This problem is a subpart of question 8.1.14 in book Nonlinear Dynamics by Strogatz. Here we have 2 differential equations:
$\dot{x_1}=-x_1+F(I-bx_2)$
$\dot{x_2}=-x_2+F(I-bx_1)$
where $F(x)=\frac{1}{1+e^{-x}}$
$I$ and $b$ are positive numbers
We always have a symmetrical fixed point $x_1=x_2=x_\alpha$. This $x_\alpha$ satisfies the following relation: $x=\frac{e^I}{e^I+e^{bx}}$. It is to be established that this symmetric fixed point loses stability at high values of b in a pitchfork bifurcation.

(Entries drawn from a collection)
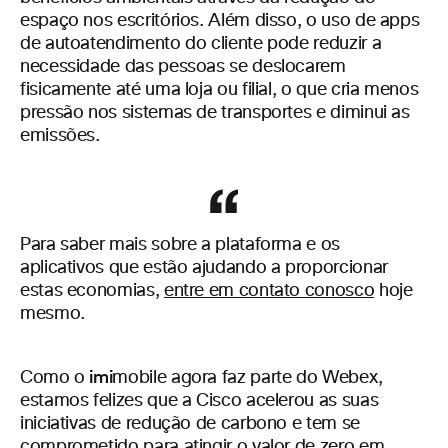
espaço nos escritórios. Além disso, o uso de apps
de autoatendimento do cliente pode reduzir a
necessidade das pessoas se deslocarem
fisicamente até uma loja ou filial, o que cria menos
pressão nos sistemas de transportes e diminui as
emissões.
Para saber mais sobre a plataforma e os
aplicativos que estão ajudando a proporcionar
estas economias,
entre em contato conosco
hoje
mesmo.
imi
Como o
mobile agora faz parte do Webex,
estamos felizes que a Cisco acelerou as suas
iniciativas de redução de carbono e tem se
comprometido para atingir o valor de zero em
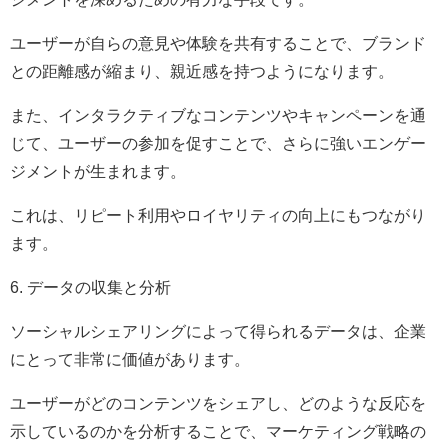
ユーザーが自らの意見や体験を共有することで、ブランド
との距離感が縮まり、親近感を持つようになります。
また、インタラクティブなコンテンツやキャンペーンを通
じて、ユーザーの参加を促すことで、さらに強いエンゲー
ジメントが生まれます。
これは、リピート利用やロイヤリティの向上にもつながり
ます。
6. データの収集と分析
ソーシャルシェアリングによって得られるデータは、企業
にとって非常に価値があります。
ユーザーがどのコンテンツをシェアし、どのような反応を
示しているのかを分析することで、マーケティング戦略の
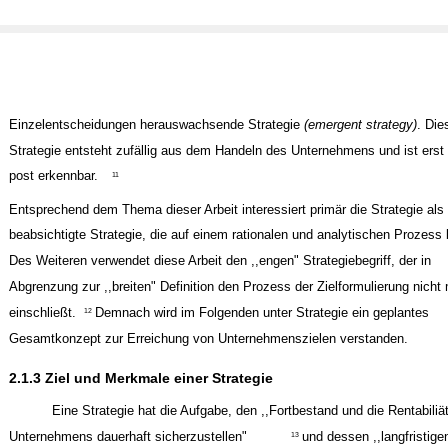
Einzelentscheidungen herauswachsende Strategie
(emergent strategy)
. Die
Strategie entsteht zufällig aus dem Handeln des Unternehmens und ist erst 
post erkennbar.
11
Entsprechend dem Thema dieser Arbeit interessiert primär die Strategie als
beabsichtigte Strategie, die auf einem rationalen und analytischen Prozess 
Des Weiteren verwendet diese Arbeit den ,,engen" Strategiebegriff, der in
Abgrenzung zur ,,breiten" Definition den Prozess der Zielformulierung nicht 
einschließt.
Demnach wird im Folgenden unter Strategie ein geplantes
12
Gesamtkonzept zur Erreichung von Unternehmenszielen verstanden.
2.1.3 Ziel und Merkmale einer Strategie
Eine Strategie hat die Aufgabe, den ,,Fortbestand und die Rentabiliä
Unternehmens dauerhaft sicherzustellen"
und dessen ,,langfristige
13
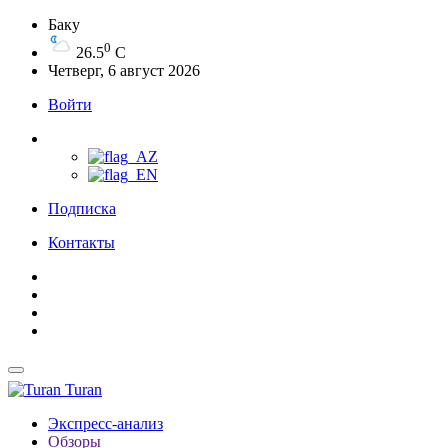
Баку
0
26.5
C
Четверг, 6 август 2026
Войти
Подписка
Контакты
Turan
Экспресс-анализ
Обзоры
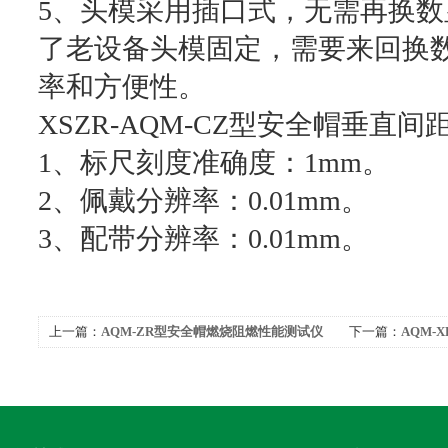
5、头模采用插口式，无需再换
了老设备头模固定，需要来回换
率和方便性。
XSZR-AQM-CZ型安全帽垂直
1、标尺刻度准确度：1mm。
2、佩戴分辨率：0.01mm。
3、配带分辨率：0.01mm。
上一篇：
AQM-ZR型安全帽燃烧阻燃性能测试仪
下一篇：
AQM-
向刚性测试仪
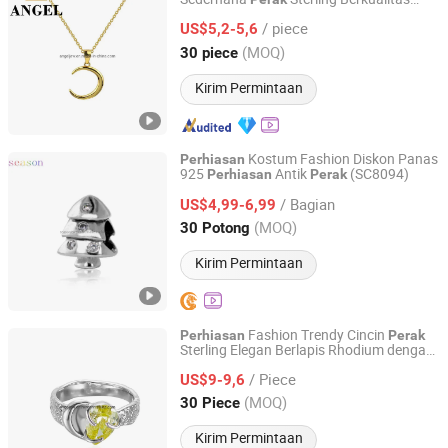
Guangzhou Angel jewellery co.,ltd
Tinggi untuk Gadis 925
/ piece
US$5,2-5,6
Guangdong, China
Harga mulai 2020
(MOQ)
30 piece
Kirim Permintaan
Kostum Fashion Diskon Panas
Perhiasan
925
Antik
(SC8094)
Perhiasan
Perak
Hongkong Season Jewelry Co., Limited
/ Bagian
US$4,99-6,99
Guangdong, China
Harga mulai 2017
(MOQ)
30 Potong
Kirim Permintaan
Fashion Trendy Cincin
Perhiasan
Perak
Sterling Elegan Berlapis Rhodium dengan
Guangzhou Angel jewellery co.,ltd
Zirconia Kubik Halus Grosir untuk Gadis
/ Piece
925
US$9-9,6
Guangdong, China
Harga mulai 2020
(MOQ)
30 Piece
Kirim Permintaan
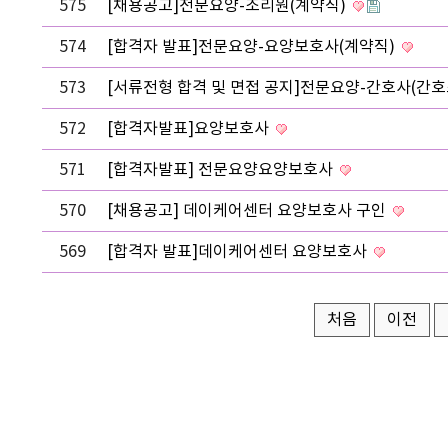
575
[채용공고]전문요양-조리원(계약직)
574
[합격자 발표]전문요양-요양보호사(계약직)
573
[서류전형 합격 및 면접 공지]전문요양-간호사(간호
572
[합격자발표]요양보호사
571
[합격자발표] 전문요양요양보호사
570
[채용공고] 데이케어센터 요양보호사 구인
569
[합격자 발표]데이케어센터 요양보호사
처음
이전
--
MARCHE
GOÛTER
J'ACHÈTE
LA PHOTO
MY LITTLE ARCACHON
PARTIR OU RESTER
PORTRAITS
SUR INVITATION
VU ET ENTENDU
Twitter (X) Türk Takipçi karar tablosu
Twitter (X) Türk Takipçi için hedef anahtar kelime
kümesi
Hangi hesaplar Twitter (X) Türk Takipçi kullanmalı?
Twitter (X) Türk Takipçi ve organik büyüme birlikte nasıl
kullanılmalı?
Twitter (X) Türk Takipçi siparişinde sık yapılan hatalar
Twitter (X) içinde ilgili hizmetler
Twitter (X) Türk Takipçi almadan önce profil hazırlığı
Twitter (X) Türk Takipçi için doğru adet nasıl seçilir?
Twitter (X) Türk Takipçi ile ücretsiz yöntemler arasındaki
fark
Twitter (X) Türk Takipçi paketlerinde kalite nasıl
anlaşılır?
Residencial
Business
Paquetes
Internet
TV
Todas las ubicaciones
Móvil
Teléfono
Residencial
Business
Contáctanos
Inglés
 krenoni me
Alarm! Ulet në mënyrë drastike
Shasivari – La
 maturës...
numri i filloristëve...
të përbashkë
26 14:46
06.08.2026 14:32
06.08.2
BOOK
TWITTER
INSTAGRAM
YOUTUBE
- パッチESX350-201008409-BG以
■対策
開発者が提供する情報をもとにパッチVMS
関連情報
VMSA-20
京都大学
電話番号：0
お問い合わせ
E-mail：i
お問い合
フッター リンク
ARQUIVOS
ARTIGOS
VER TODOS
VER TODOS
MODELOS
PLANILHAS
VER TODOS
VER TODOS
...
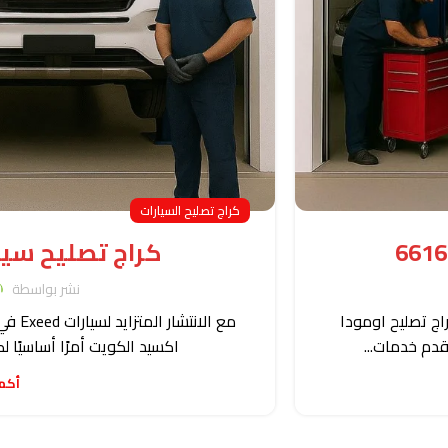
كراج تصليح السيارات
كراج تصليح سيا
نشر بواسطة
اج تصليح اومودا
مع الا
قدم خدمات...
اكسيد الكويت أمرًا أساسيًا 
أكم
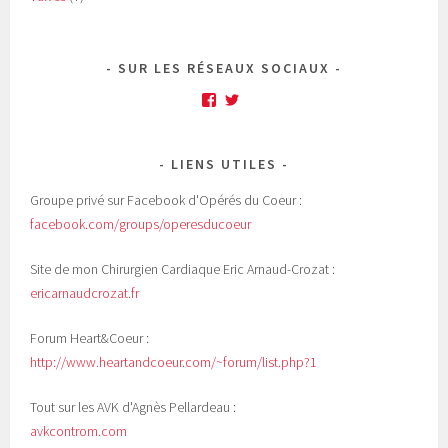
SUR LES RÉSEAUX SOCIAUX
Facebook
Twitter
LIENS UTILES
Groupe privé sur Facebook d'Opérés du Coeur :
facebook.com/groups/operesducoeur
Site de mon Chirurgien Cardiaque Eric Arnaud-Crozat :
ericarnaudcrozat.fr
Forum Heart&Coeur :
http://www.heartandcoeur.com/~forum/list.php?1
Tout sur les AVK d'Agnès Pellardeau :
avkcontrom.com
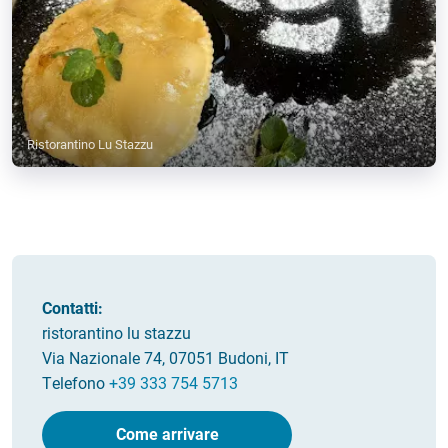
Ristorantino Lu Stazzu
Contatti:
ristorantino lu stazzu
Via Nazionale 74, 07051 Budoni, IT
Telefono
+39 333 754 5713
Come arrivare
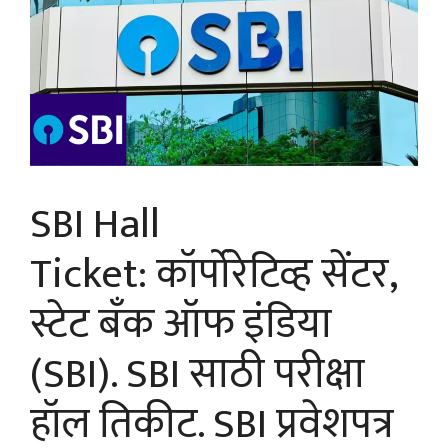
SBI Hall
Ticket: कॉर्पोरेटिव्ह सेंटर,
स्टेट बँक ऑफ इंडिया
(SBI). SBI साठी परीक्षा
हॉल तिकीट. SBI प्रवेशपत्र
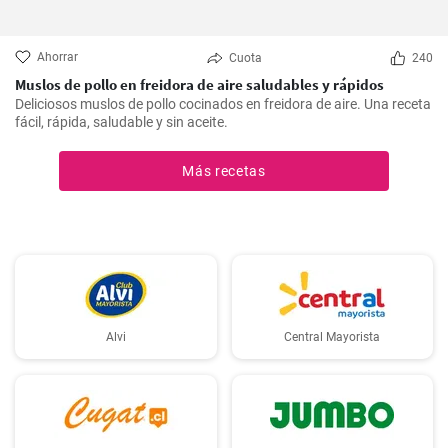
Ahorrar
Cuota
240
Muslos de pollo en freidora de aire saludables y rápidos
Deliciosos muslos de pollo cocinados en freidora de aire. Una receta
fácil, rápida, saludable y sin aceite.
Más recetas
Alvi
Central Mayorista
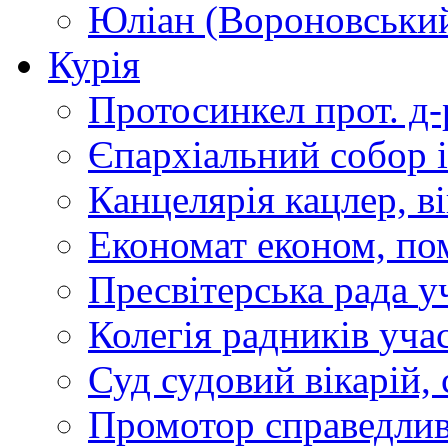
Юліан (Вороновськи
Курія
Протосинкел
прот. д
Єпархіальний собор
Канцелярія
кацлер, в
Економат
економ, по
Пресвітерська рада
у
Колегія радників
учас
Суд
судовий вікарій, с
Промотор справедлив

_EXERCISE TASKS_
[1] Copy the lines of the records unchanged, starting with the line that contains "ユーザーが自らの意見や体験を共有することで、ブランド" and going on through the line that contains "示しているのかを分析することで、マーケティング戦略の", with both of those lines included.
[2] Carry on the coupled differential equations problem, picking up after its final sentence.

_RESULTS OF THE TASKS_
[1]
ユーザーが自らの意見や体験を共有することで、ブランド
との距離感が縮まり、親近感を持つようになります。
また、インタラクティブなコンテンツやキャンペーンを通
じて、ユーザーの参加を促すことで、さらに強いエンゲー
ジメントが生まれます。
これは、リピート利用やロイヤリティの向上にもつながり
ます。
6. データの収集と分析
ソーシャルシェアリングによって得られるデータは、企業
にとって非常に価値があります。
ユーザーがどのコンテンツをシェアし、どのような反応を
示しているのかを分析することで、マーケティング戦略の

[2]
I tried computing the jacobian at the symmetric fixed point, but faced problems in predicting the value of determinant of jacobian at the symmetric fixed point as the parameter b is increased. This is so because:
$\Delta=1-b^2x_\alpha^4e^{-2I}e^{2bx_\alpha}$. where $\Delta$ is determinant of jacobian at symmetric fixed state. While $b$ increases, the problem is that $x_\alpha$ decreases. Hence determination of sign of determinant requires order of decrease of transcendental solution $x_\alpha$ with $b$.
Any help is appreciated.